▶ **INPUT FOR THIS TASK**:
>>>>>
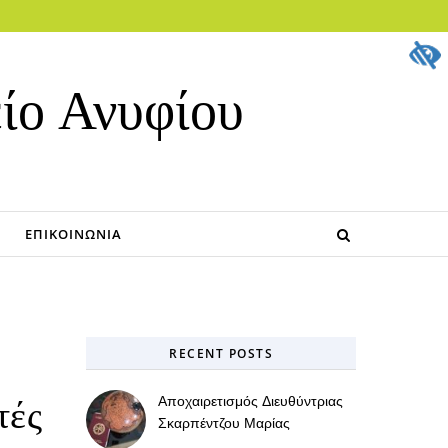
ίο Ανυφίου
ΕΠΙΚΟΙΝΩΝΊΑ
RECENT POSTS
Αποχαιρετισμός Διευθύντριας
τές
Σκαρπέντζου Μαρίας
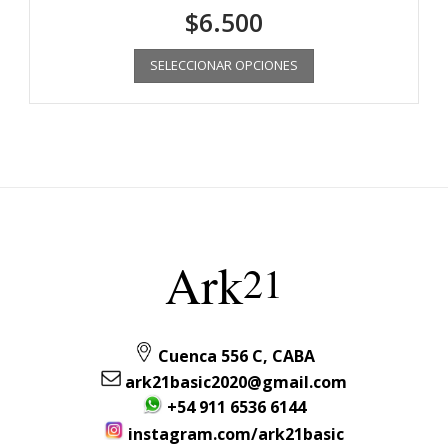
$
6.500
SELECCIONAR OPCIONES
Ark
21
Cuenca 556 C, CABA
ark21basic2020@gmail.com
+54 911 6536 6144
instagram.com/ark21basic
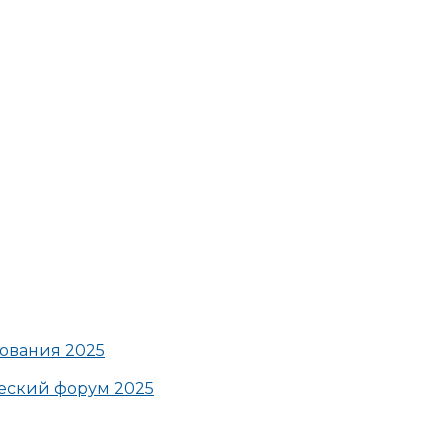
ования 2025
ский форум 2025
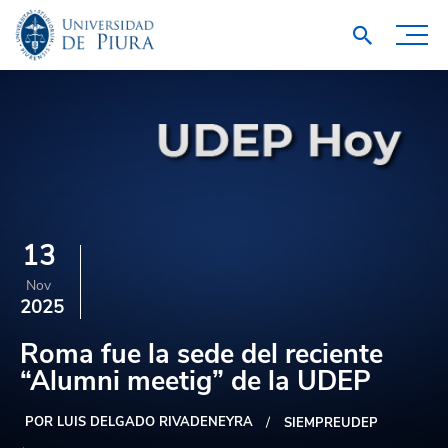
13
Nov
2025
Roma fue la sede del reciente
“Alumni meetig” de la UDEP
POR LUIS DELGADO RIVADENEYRA
SIEMPREUDEP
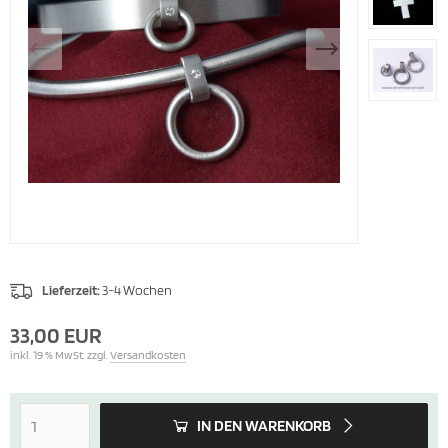
Lieferzeit:
3-4 Wochen
33,00 EUR
inkl. 19 % MwSt. zzgl.
Versandkosten
IN DEN WARENKORB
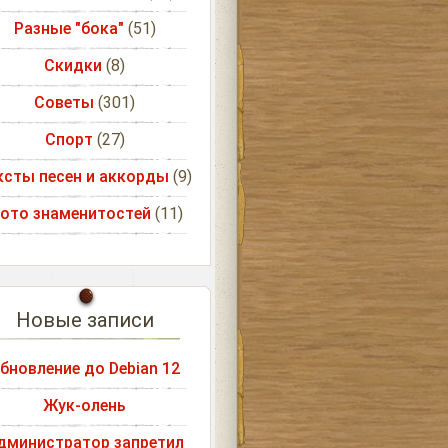
Разные "бока"
(51)
Скидки
(8)
Советы
(301)
Спорт
(27)
ксты песен и аккорды
(9)
ото знаменитостей
(11)
Новые записи
бновление до Debian 12
Жук-олень
дминистратор запретил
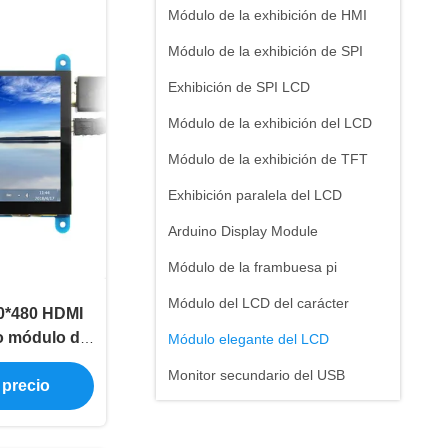
Módulo de la exhibición de HMI
Módulo de la exhibición de SPI
Exhibición de SPI LCD
Módulo de la exhibición del LCD
Módulo de la exhibición de TFT
Exhibición paralela del LCD
Arduino Display Module
Módulo de la frambuesa pi
Módulo del LCD del carácter
00*480 HDMI
o módulo de
Módulo elegante del LCD
de 5 pulgadas
Monitor secundario del USB
 precio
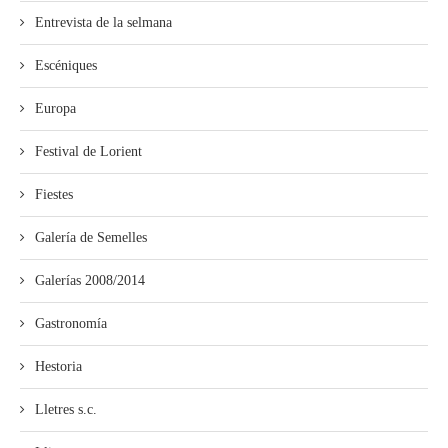
Entrevista de la selmana
Escéniques
Europa
Festival de Lorient
Fiestes
Galería de Semelles
Galerías 2008/2014
Gastronomía
Hestoria
Lletres s.c.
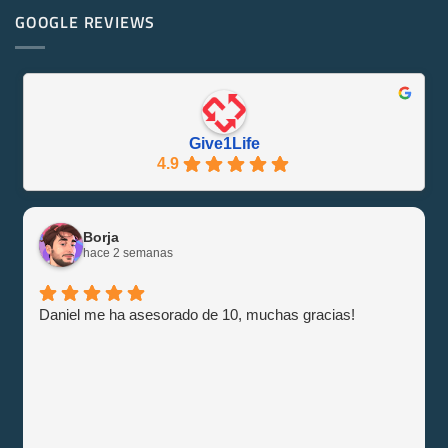
en
Eco-
PowerEdge
GOOGLE REVIEWS
Friendly
M1000e
y
–
Eficiente
Guía
con
e
Give1Life!
Información
Give1Life
4.9
Borja
hace 2 semanas
Daniel me ha asesorado de 10, muchas gracias!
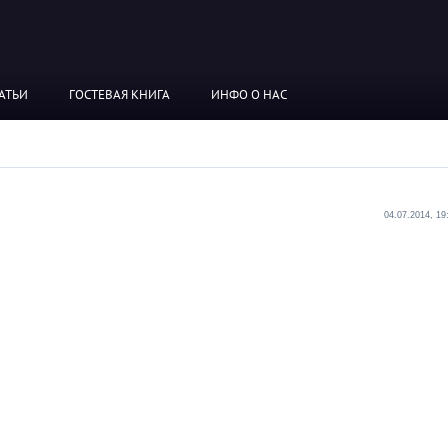
АТЬИ
ГОСТЕВАЯ КНИГА
ИНФО О НАС
04.07.2014, 19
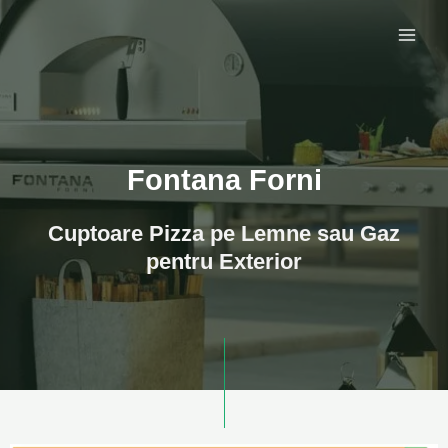
Skip
to
content
Fontana Forni
Cuptoare Pizza pe Lemne sau Gaz
pentru Exterior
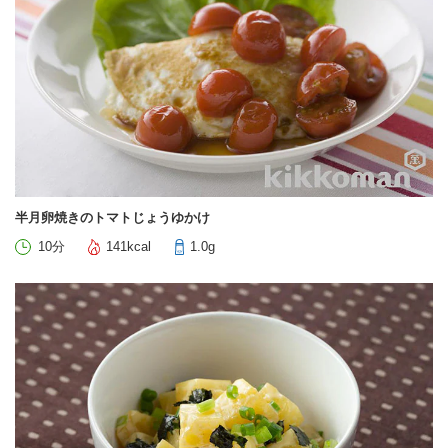
半月卵焼きのトマトじょうゆかけ
10分
141kcal
1.0g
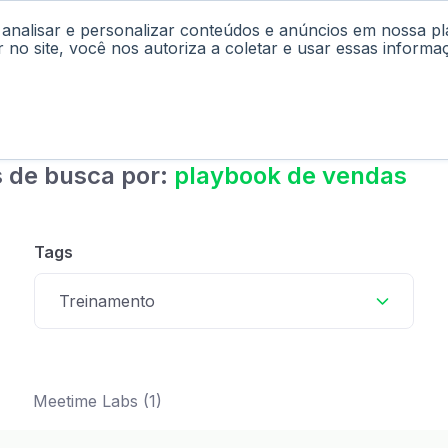
 analisar e personalizar conteúdos e anúncios em nossa p
cast
Materiais
Labs
Falar com Consultor
r no site, você nos autoriza a coletar e usar essas informa
 de busca por:
playbook de vendas
Tags
Treinamento
Meetime Labs (1)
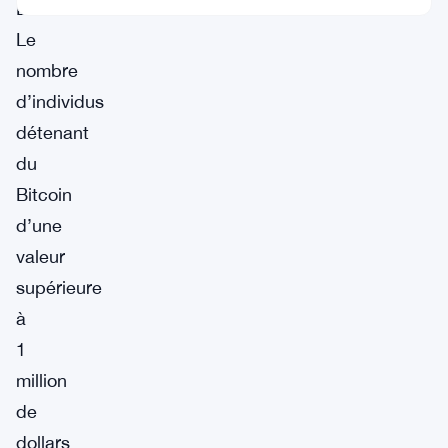
Bitcoin.
Le
nombre
d’individus
détenant
du
Bitcoin
d’une
valeur
supérieure
à
1
million
de
dollars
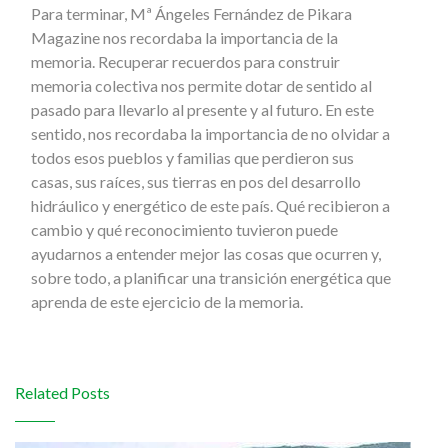
Para terminar, Mª Ángeles Fernández de Pikara
Magazine nos recordaba la importancia de la
memoria. Recuperar recuerdos para construir
memoria colectiva nos permite dotar de sentido al
pasado para llevarlo al presente y al futuro. En este
sentido, nos recordaba la importancia de no olvidar a
todos esos pueblos y familias que perdieron sus
casas, sus raíces, sus tierras en pos del desarrollo
hidráulico y energético de este país. Qué recibieron a
cambio y qué reconocimiento tuvieron puede
ayudarnos a entender mejor las cosas que ocurren y,
sobre todo, a planificar una transición energética que
aprenda de este ejercicio de la memoria.
Related Posts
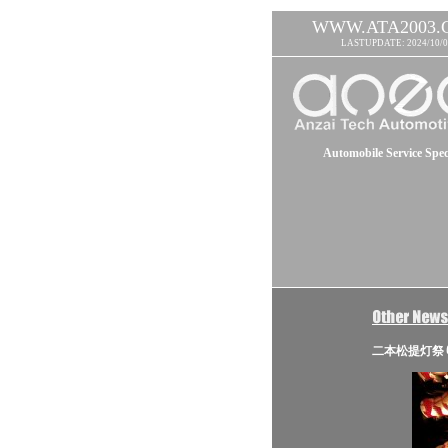
WWW.ATA2003.
LASTUPDATE: 2024/10/0
Automobile Service Speci
二本松提灯祭り 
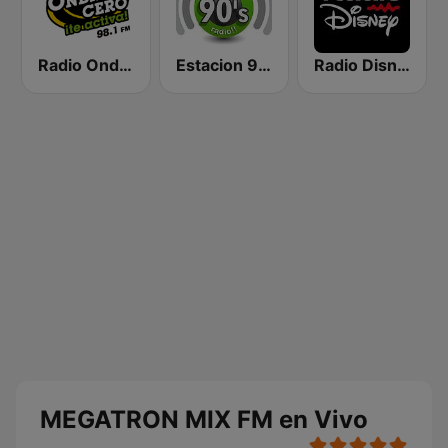
Radio Onda Cero
Estacion 90s radio
Radio Disney Peru
MEGATRON MIX FM en Vivo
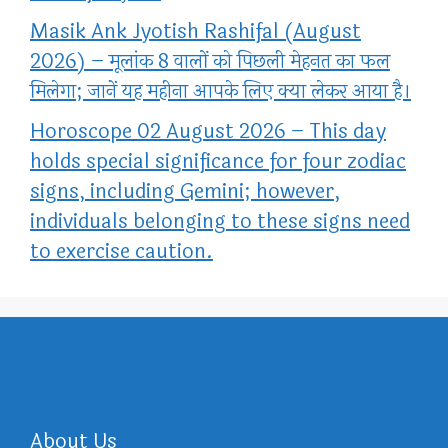
Masik Ank Jyotish Rashifal (August
2026) – मूलांक 8 वालों को पिछली मेहनत का फल
मिलेगा; जानें यह महीना आपके लिए क्या लेकर आया है।
Horoscope 02 August 2026 – This day
holds special significance for four zodiac
signs, including Gemini; however,
individuals belonging to these signs need
to exercise caution.
About Us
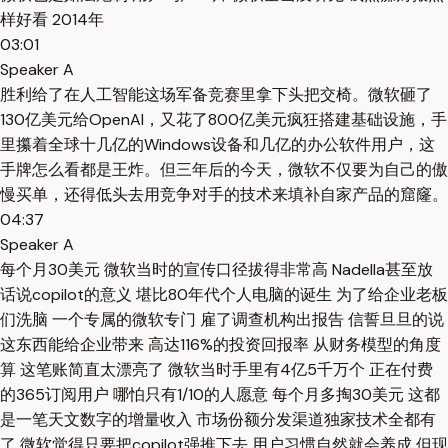
样好看 2014年
03:01
Speaker A
胜利给了在人工智能这场军备竞赛里拿下头把交椅。微软砸了
130亿美元给OpenAI，又花了800亿美元疯狂搭建基础设施，手
里攥着全球十几亿的Windows设备和几亿的办公软件用户，这
手牌怎么看都是王炸。但三年后的今天，微软不仅要为自己的傲
慢买单，还得低头去用竞争对手的技术来填补自家产品的窟窿。
04:37
Speaker A
每个月30美元 微软当时的宣传口径拔得非常高 Nadella甚至放
话说copilot的意义 堪比80年代个人电脑的诞生 为了给企业老板
们洗脑 一个专属的微软专门 雇了调查机构出报告 信誓旦旦的说
这东西能给企业带来 高达116%的投资回报率 从财务模型的角度
算 这笔账简直太漂亮了 微软当时手里有4亿5千万个 正在付费
的365订阅用户 哪怕只有1/10的人愿意 每个月多掏30美元 这都
是一笔天文数字的增量收入 市场份额分发渠道独家技术全都有
了 微软觉得只要把copilot强推下去 用户习惯自然就会养成 但现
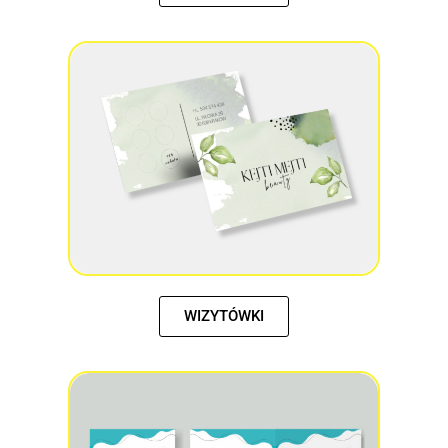
WIZYTÓWKI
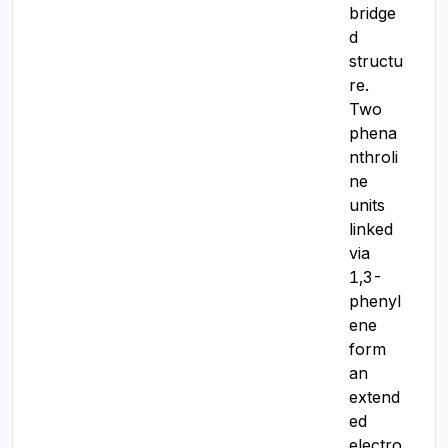
bridge
d 
structu
re. 
Two 
phena
nthroli
ne 
units 
linked 
via 
1,3-
phenyl
ene 
form 
an 
extend
ed 
electro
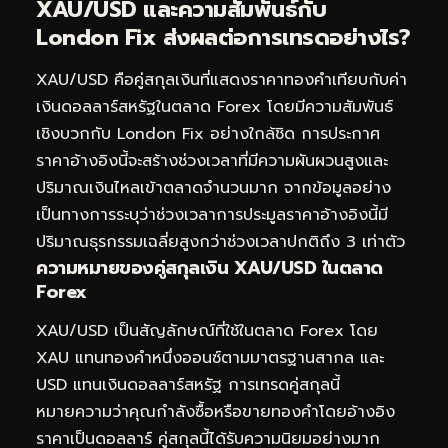
XAU/USD และความสัมพันธ์กับ
London Fix ส่งผลต่อการเทรดอย่างไร?
XAU/USD คือคู่สกุลเงินที่แสดงราคาทองคำเทียบกับค่า
เงินดอลลาร์สหรัฐในตลาด Forex โดยมีความสัมพันธ์
เชิงบวกกับ London Fix อย่างใกล้ชิด การประกาศ
ราคาอ้างอิงนี้จะสร้างช่วงเวลาที่มีความผันผวนสูงและ
ปริมาณเงินไหลเข้าตลาดจำนวนมาก จากข้อมูลอย่าง
เป็นทางการระบุว่าช่วงเวลาการประมูลราคาอ้างอิงนี้มี
ปริมาณธุรกรรมเฉลี่ยสูงกว่าช่วงเวลาปกติถึง 3 เท่าตัว
ความหมายของคู่สกุลเงิน XAU/USD ในตลาด
Forex
XAU/USD เป็นสัญลักษณ์ที่ใช้ในตลาด Forex โดย
XAU แทนทองคำหนึ่งออนซ์ตามมาตรฐานสากล และ
USD แทนเงินดอลลาร์สหรัฐ การเทรดคู่สกุลนี้
หมายความว่าคุณกำลังซื้อหรือขายทองคำโดยอ้างอิง
ราคาเป็นดอลลาร์ คู่สกุลนี้ได้รับความนิยมอย่างมาก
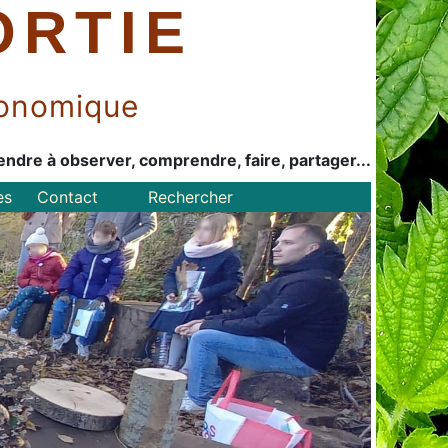
ORTIE
économique
endre à observer, comprendre, faire, partager...
es
Contact
Rechercher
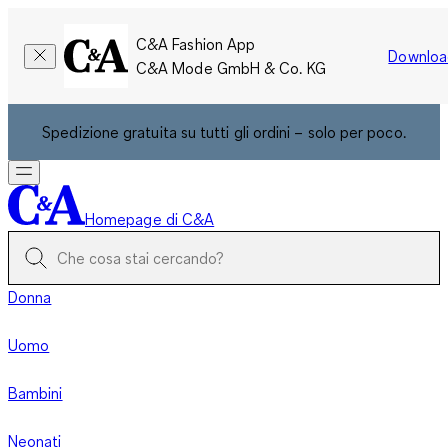
C&A Fashion App
Downloa
C&A Mode GmbH & Co. KG
Spedizione gratuita su tutti gli ordini – solo per poco.
Homepage di C&A
Donna
Uomo
Bambini
Neonati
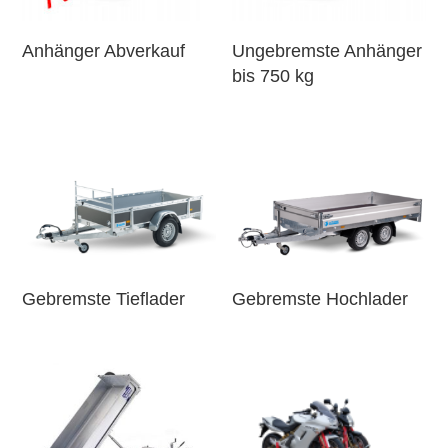
Anhänger Abverkauf
Ungebremste Anhänger
bis 750 kg
Gebremste Tieflader
Gebremste Hochlader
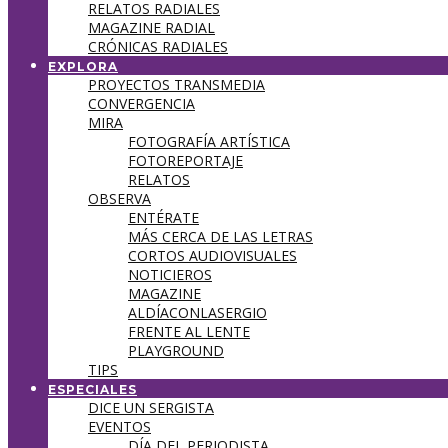
RELATOS RADIALES
MAGAZINE RADIAL
CRÓNICAS RADIALES
EXPLORA
PROYECTOS TRANSMEDIA
CONVERGENCIA
MIRA
FOTOGRAFÍA ARTÍSTICA
FOTOREPORTAJE
RELATOS
OBSERVA
ENTÉRATE
MÁS CERCA DE LAS LETRAS
CORTOS AUDIOVISUALES
NOTICIEROS
MAGAZINE
ALDÍACONLASERGIO
FRENTE AL LENTE
PLAYGROUND
TIPS
ESPECIALES
DICE UN SERGISTA
EVENTOS
DÍA DEL PERIODISTA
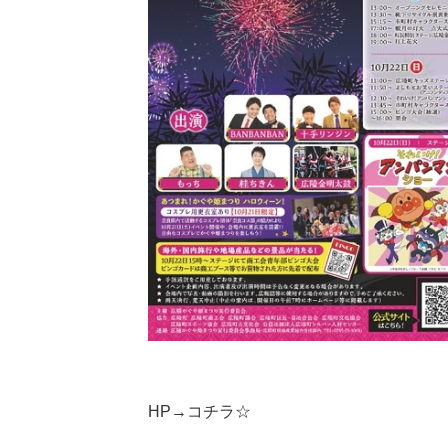
HP→
コチラ☆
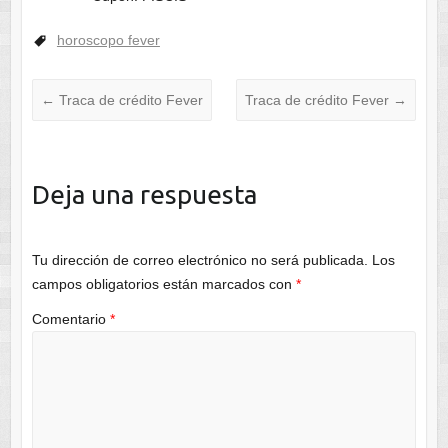
horoscopo fever
←
Traca de crédito Fever
Traca de crédito Fever
→
Deja una respuesta
Tu dirección de correo electrónico no será publicada.
Los
campos obligatorios están marcados con
*
Comentario
*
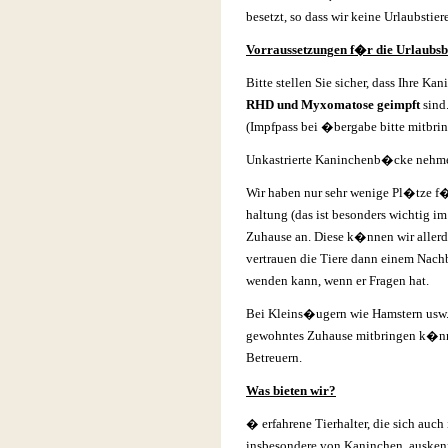
besetzt, so dass wir keine Urlaubst
Vorraussetzungen f�r die Urlaubs
Bitte stellen Sie sicher, dass Ihre 
RHD und Myxomatose geimpft
sind
(Impfpass bei �bergabe bitte mitbri
Unkastrierte Kaninchenb�cke nehme
Wir haben nur sehr wenige Pl�tze f
haltung (das ist besonders wichtig im
Zuhause an. Diese k�nnen wir allerd
vertrauen die Tiere dann einem Nach
wenden kann, wenn er Fragen hat.
Bei Kleins�ugern wie Hamstern usw. ist
gewohntes Zuhause mitbringen k�nne
Betreuern.
Was bieten wir?
� erfahrene Tierhalter, die sich auc
insbesondere von Kaninchen, ausken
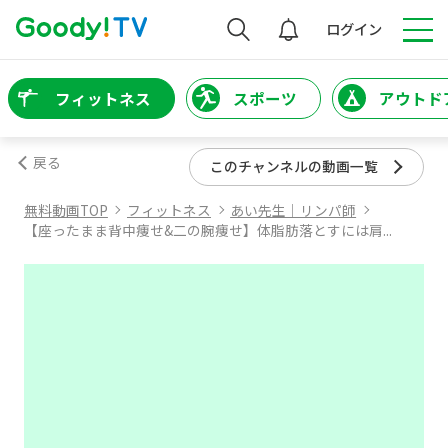
検索
ログイン
フィットネス
スポーツ
アウトド
戻る
このチャンネルの動画一覧
無料動画TOP
フィットネス
あい先生｜リンパ師
【座ったまま背中痩せ&二の腕痩せ】体脂肪落とすには肩...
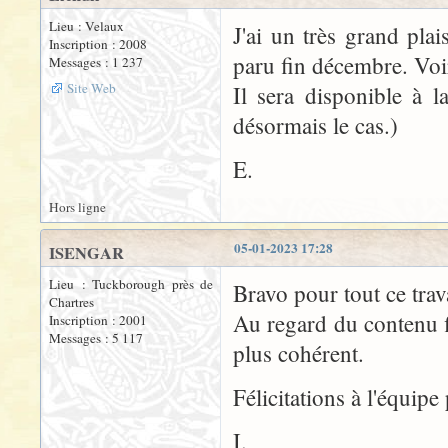
Lieu : Velaux
J'ai un très grand pla
Inscription : 2008
paru fin décembre. Vo
Messages : 1 237
Site Web
Il sera disponible à 
désormais le cas.)
E.
Hors ligne
05-01-2023 17:28
ISENGAR
Lieu : Tuckborough près de
Bravo pour tout ce trava
Chartres
Au regard du contenu fi
Inscription : 2001
Messages : 5 117
plus cohérent.
Félicitations à l'équip
I.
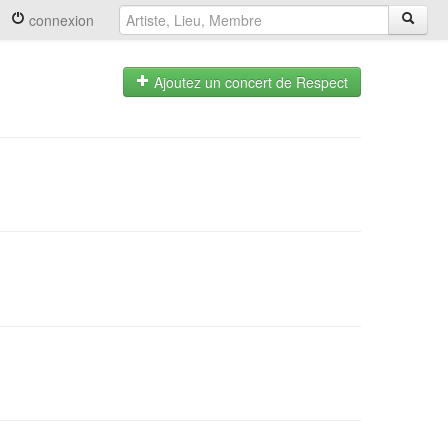
connexion
Ajoutez un concert de Respect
<<<<<
▶ **WORK TO BE COMPLETED**:
Return each line of the data that contains the string "Forex".

▶ **EXERCISE RESPONSE**:
เงินดอลลาร์สหรัฐในตลาด Forex โดยมีความสัมพันธ์
Forex
XAU/USD เป็นสัญลักษณ์ที่ใช้ในตลาด Forex โดย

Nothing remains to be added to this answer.